Так вот, за такие частности Андре совсем не жаловал всех этих молодящихся конгрессменов, которые понятно, что живут перспективами и заботами о человечестве, но всё же Андре одно не понятно, как они могут всё это проделывать, если не видят в зеркало то, что у них под носом творится. Впрочем, и этой недальновидности Андре есть свои объяснения.

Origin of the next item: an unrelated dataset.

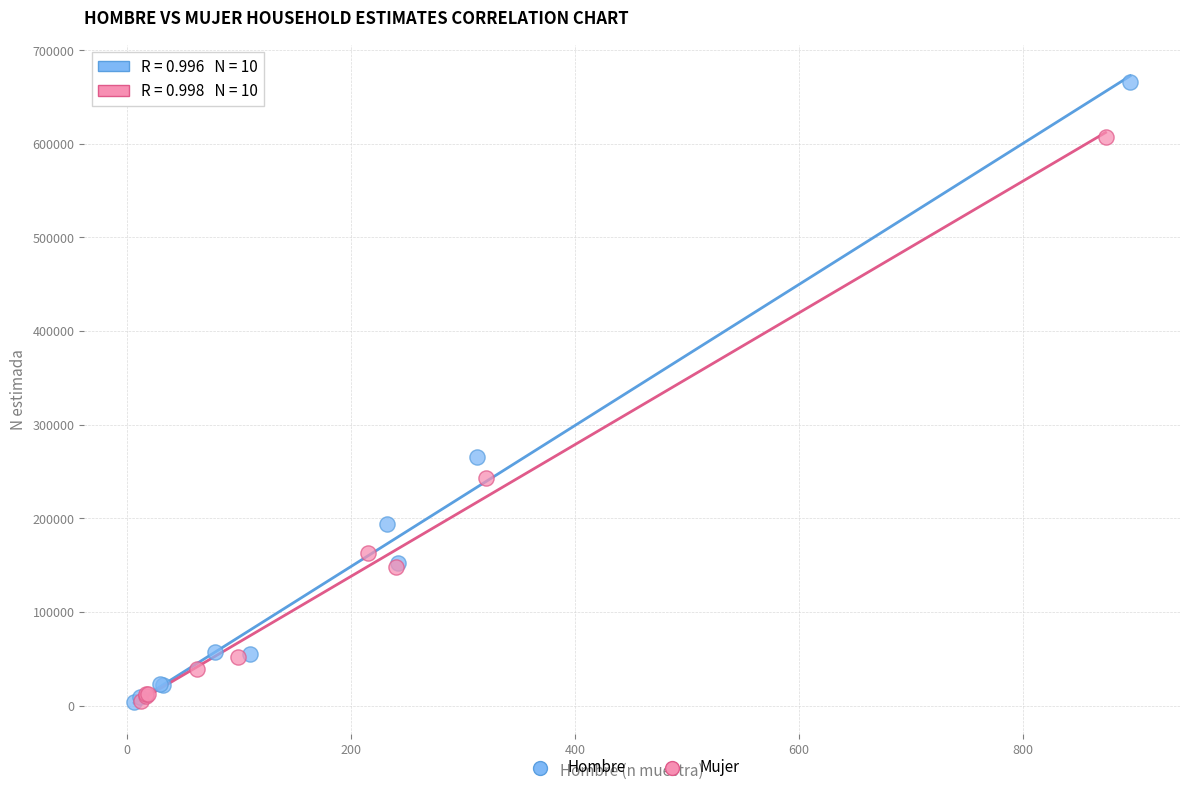

Which series has the largest Y range (max minus min)?

Hombre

Между тем конгрессмен Тата не единственный конгрессмен, чья голова требовала для себя порядка и участия со стороны Андре (что поделать, когда всем хочется быть поближе к президенту, хотя бы посредством рук Андре), и у Андре была обширная клиентура из числа конгрессменского корпуса, где каждый из них в соответствии с проблемами в своей голове, получил от Андре своё прозвище. Так что если Андре в разговоре с Мистером президентом упоминал о неких Лопухах, Глобусах или Лишаях, то тут не нужно было пугаться, что у Мистера президента дочесалось в одном месте, а это Андре в своём разговоре упомянул некоторые особенно знаковые головы из числа окружения Мистера президента. – А вот Лишая, я на всякий случай, – говорят, что мысли часто материализуются, – на время отстраню от должности главы генералитета. – Мистер президент бывает задумается над словами Андре, и без каких-либо объяснений поменяет главу своего генералитета. А эти его объяснения: «Меня он своей головой не устраивает, и мне нужен более покладистый и ворсистый», – разве это объяснения, да это насмешка над здравым смыслом.

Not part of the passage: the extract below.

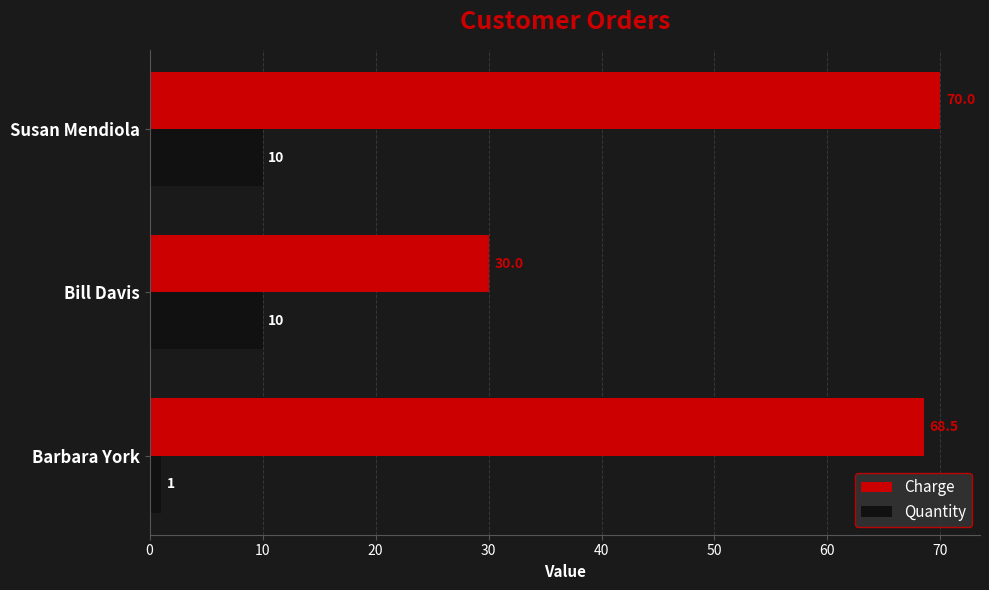

Which category has the highest value in the Charge series?

Susan Mendiola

– И что на этот раз? – расплывшись в своём добродушии, задался вопросом Мистер президент, ожидая от Андре во всех смыслах приятнейший рассказ о приключениях конгрессмена Тата, как никто другой из конгрессменов умеющий себя выставлять в дураках. За что собственно его и любит избиратель, всегда с огромным перевесом выбирающий его своим представителем. Что уж поделать, когда избирателю хочется не только слышать, что с тобой разговаривают на понятливом тебе языке, – в чём как раз был большой мастер, конгрессмен Тата, первый матершинник палаты представительств, – но и видеть, что в этом мире ты не лишний, раз даже там, среди людей избранных, есть полное подобие тебе, – да посмотрите на него, да он точь-в-точь, плюётся и бьётся в истерике, как наш Скотт.

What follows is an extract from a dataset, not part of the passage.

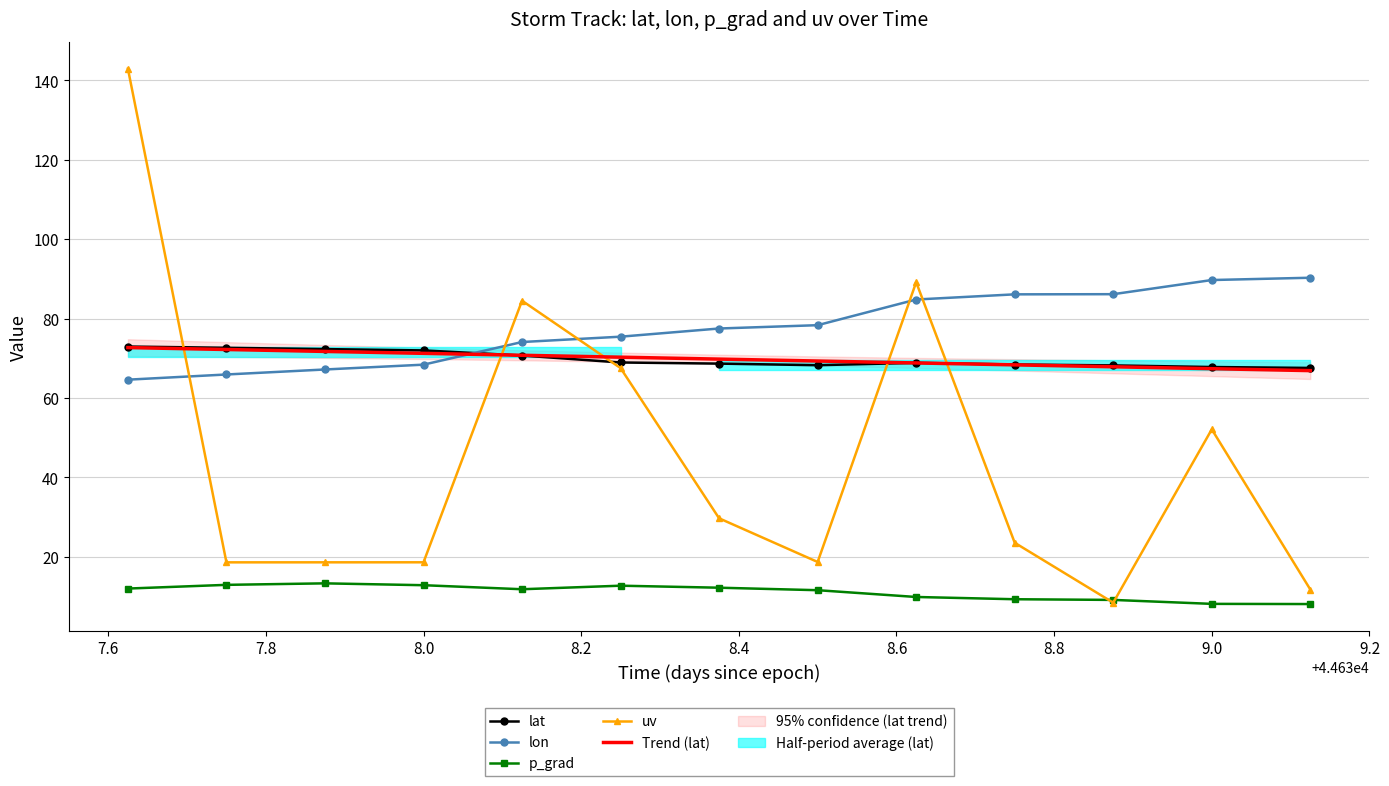

How many intersections are there between lon and uv?

5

Но не успевает Андре и рта раскрыть, как дверь в гримёрную президента раскрывается, да так резко, что их всех обдаёт сквозняком, и внутрь чуть ли не врывается со своей претензией, вот так сразу и не разобрать, что за фурия такая в рваном халате. – Ах, вот значит как! – в истеричном крике оглушив всех здесь находящихся людей, с туалетным ёршиком наперевес, останавливается напротив Андре эта, с перекошенным лицом фурия. К которой стоило только всем этим перепуганным лицам приглядеться, как в ней все узнали Первую леди.
При этом каждый из находящихся здесь, в гримёрке, людей, по разному узнал в Первой леди первую леди (наверное, потому, что они находились все в разных положениях по отношению к Первой леди – кто-то один сидел, тогда как другие двое, стояли на своих двоих). Так Мистер президент, признав в фурии Первую леди, сразу понял, что от неё ему ничего хорошего сейчас не стоит ждать, а вот плохого сколько угодно. Что заставило его крепче схватиться руками за подлокотники, в ожидании как минимум, кресло верчения.
Что же касается мастеров пудры и макияжа, Андре и его, любо дорого на него посмотреть, напарника Жоржа, то они, как это и ожидалось Первой леди, со всем своим пристрастием посмотрели на неё оценивающе. И хотя ёршик в её руках удерживал их от красноречивого выражения своих взглядов на неё, всё же Первая леди не дура, и она без труда смогла прочитать, что они в ней оценили, недооценили и переоценили свои взгляды на неё.
– А что ещё можно ожидать от китайского ширпотреба. – В момент оценил знак качества и место производства халата Андре.